If you ask your team to get predictable, and they will do the same thing over and over again, without the variance necessary to adjust for “conditions on the ground”. Quality will suffer. (Ask me how I know?)
Ask your team for schedule adherence, and they’ll throw quality away, and you’ll ship shite code. (Again, ask me how I know?)
Measurement influences, so it’s critical to think about what behavior you want before you start measuring anything.
I’ve been working through a “balanced scorecard” approach for a big team of OPD contractors I manage. One interesting metric we’re working on is, broadly put, attrition.
This one is real interesting. The job market in India, where this team is located, is very hot. So take it as a given that there will be high attrition. We also hire low on the food chain – young engineers with only 2 to 4 years experience. This population job hops, no matter where they are on the planet. So, again, take it as a given that there will be “industry average” attrition.
So, what do you measure here? Do you count attrition, and hold the team accountable to keep attrition levels below the industry average? Sure. That’s where I started. But it doesn’t really get you the behavior you want.
Let’s talk about what a “good” behavior would be here…
Start a few steps back -- why is attrition viewed as bad?
Because you lose the investment you’ve made in ramping someone up.
Would attrition be bad if the ramp time was zero?
Only a little.
So, what’s bad isn’t attrition itself, but the lowered productivity associated with staff churn, right? Right.
If you accept that assertion, then what’s important is not attrition, but resiliency. The ability to absorb staff loss without a decrease in productivity.
If that is true, measuring attrition will result in a sub-optimal behavior. If your management team focuses on “keeping people”, you’ll probably lower your attrition, maybe even below the industry standard. But what of it? When you do lose someone, can the organization absorb the hit? My assertion is that 1 staff turnover with no resiliency planning is probably worse than 10 staff turnovers in a highly resilient organization. I’d also assert that “presaged” attrition is easier to manage than “surprise” attrition. Lastly, I’d offer that attrition of “freshers” is way less damaging than attrition of key senior staff.

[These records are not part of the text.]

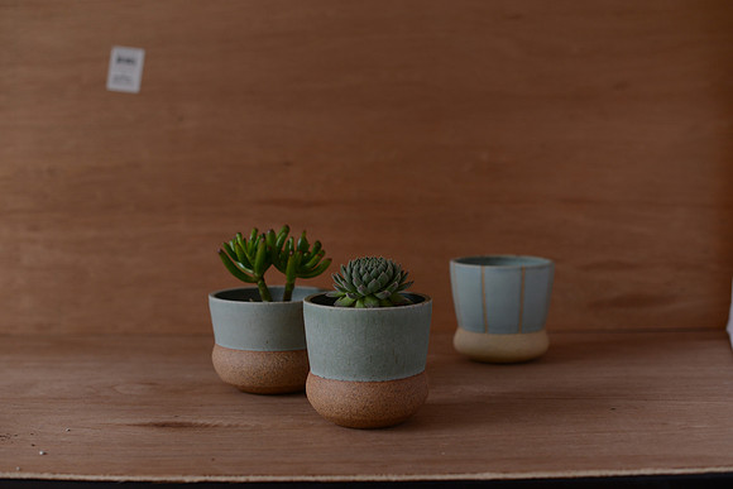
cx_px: 366
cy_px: 244
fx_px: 1018
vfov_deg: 27.0
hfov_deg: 39.6
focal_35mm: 50
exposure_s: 1/100
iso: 500
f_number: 3.2
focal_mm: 50
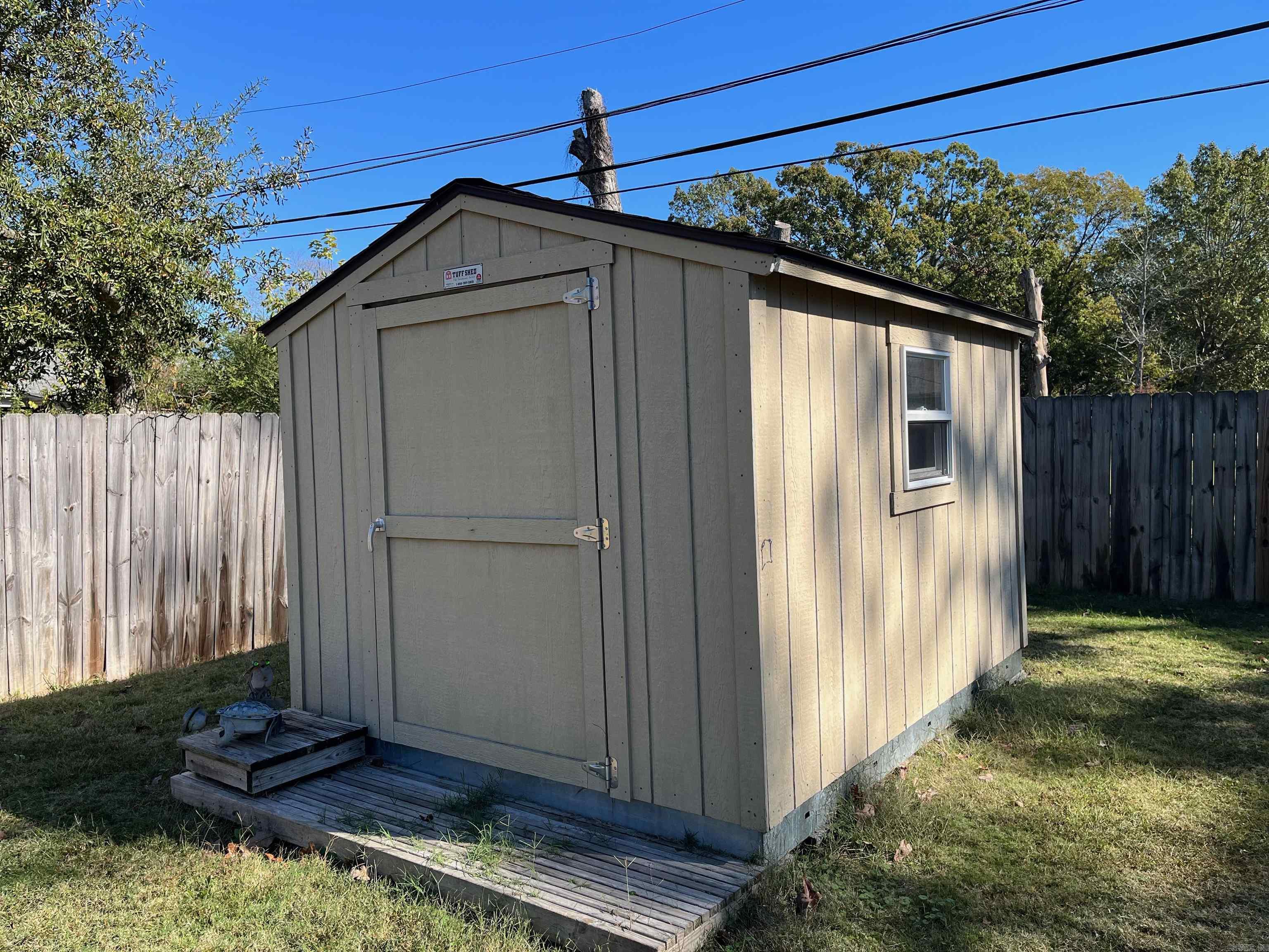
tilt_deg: +0.5
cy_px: 476
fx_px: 953
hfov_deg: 67.3
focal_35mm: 26
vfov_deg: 53.1
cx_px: 634
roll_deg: +1.5
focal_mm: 5.1
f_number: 1.6
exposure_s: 1/1862
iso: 50
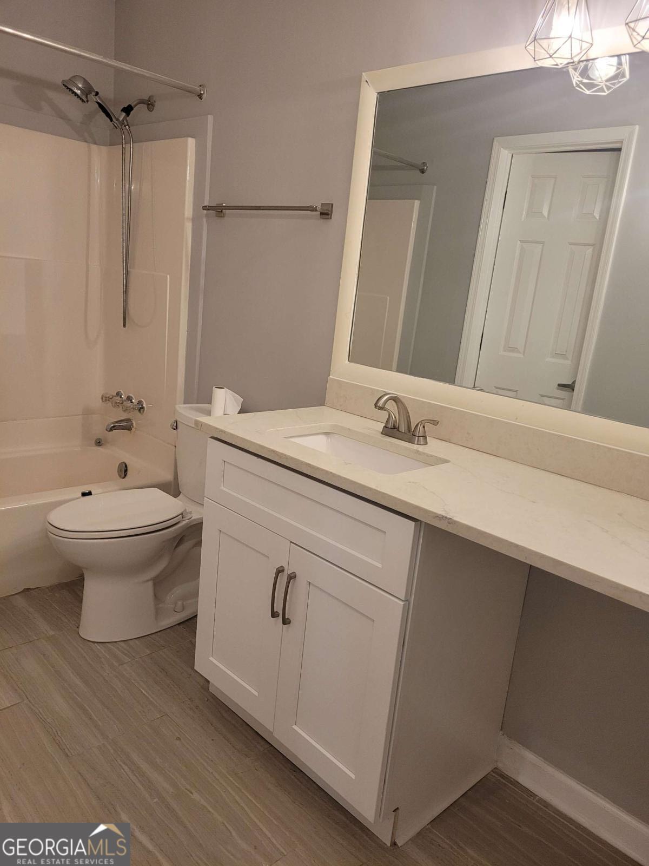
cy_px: 433
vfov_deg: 67.3
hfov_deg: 53.1
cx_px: 324
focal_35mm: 26
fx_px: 650
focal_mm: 5.4
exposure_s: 1/120
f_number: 1.8
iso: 320
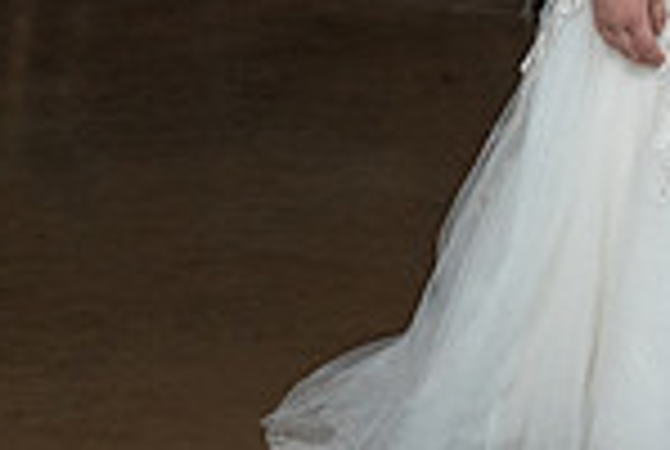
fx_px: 3786
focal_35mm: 203
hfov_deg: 9.8
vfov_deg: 6.7
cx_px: 1019
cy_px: -269
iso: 2000
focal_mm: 45
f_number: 5.6
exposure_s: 1/200
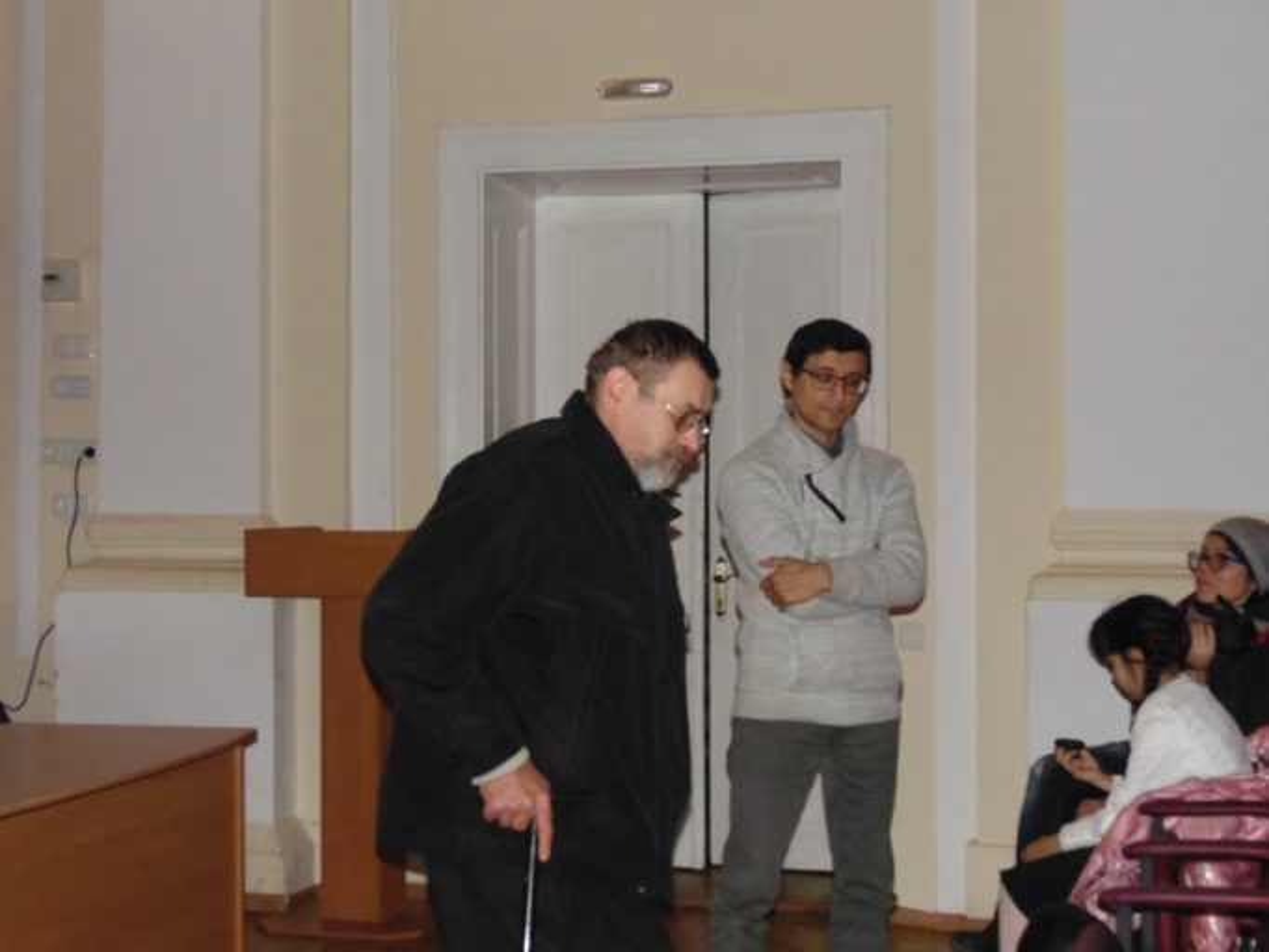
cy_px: 476
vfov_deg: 25.2
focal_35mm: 58
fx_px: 2127
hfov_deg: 33.2
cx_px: 634
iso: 500
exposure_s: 1/50
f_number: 3.9
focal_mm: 10.4
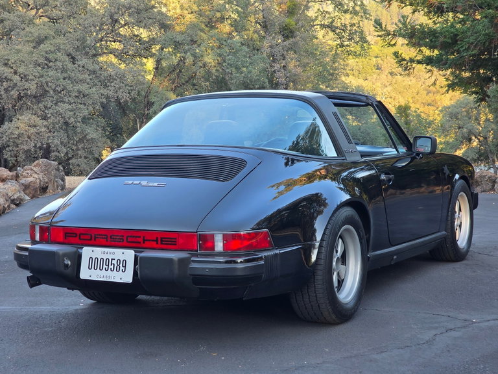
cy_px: 187
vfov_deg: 21.3
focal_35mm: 69
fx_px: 993
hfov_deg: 28.2
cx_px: 249
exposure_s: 1/126
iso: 50
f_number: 2.4
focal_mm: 7.9
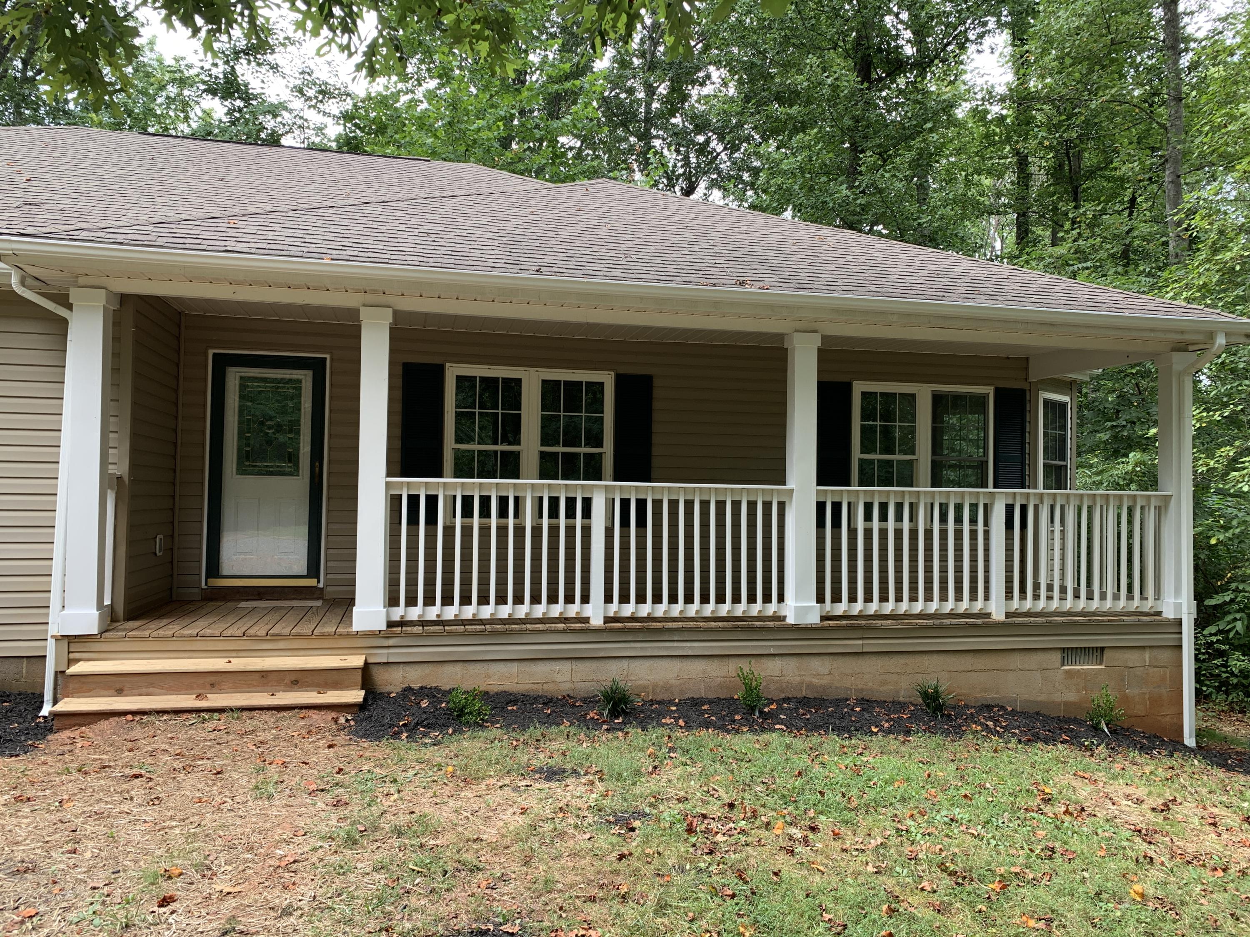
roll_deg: -1.6
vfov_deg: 53.1
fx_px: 939
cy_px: 468
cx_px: 625
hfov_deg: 67.3
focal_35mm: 26
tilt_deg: +2.2
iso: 40
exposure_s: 1/122
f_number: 1.8
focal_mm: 4.25
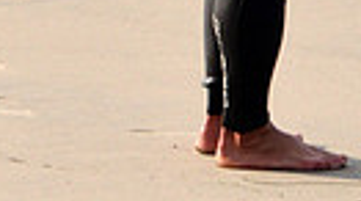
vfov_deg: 0.5
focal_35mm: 2557
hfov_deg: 0.8
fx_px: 24422
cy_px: -212
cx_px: 653
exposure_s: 1/400
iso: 1000
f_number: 16
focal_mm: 550
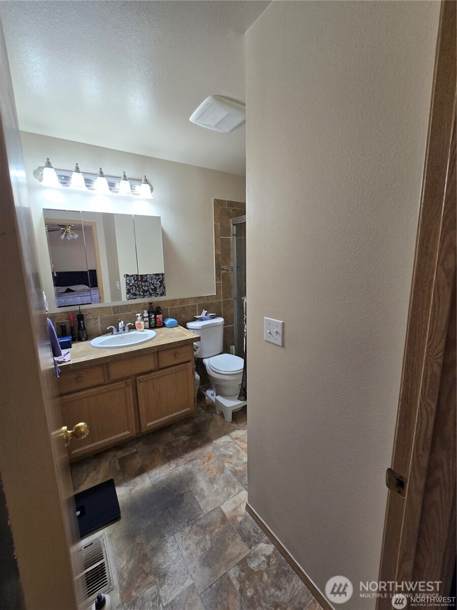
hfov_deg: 89.9
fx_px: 229
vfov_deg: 106.2
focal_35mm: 13
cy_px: 305
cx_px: 228
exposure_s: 1/60
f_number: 2.2
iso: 80
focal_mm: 2.2
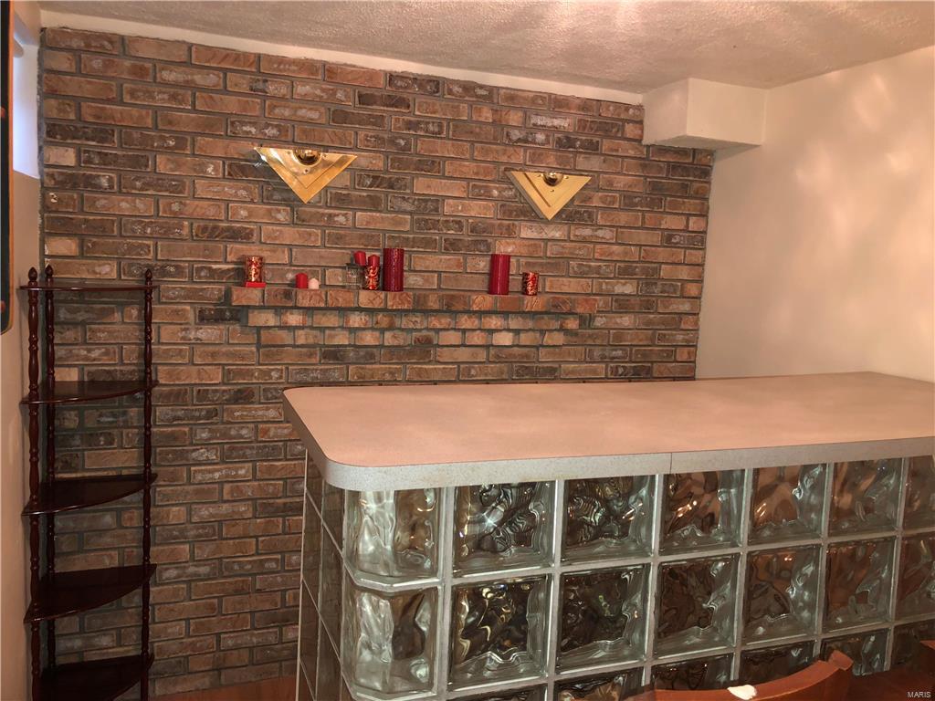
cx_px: 468
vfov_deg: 48.2
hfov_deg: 61.7
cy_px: 350
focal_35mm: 29
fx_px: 783
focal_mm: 3.99
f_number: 1.8
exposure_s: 1/7
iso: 80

So, what you want is for your team to keep key staff around, and to have a way to manage knowledge-capture and process definition. You have to pay attention to new staff induction, so that in the face of inevitable attrition, you still keep your team cranking out piles and steaming piles of the shite code you’ve made inevitable with your idiotic KLOC metric.
So, a good metric program here would be something like:
- Key Staff – Managed Attrition
- Key Staff – Surprise Attrition
- Fresher – Managed Attrition
- Fresher – Surprise Attrition
- Staff Recruiting Latency (how long to fill an open req)
- Induction Efficiency (how long to “perceived” contribution for a new staffer)
Also, it’s obvious but attrition is when people quit, not when they’re fired. Firing people is good for teams, when it’s done fairly. Counting that as attrition means you create an inventive program that encourages managers to keep bad hires on the team forever.
Maybe you create a modification of the above instrument panel, and add something about quits or fires in the first 90 days, which could get at whether the management team is hiring the right people in the first place.
Anyway, my point, expressed succinctly, is that you can’t measure people without influencing their behavior (presuming they know you’re measuring them and that they give a shit). If you keep this in mind, you can steer them in a direction you presume to be subjectively “good”. If you forget this, you run a big risk that your measurement will induce behavior antithetical to your intent… Because, as Deming said, if you measure something, it will generally “improve”. (For very loose definitions of “improve”)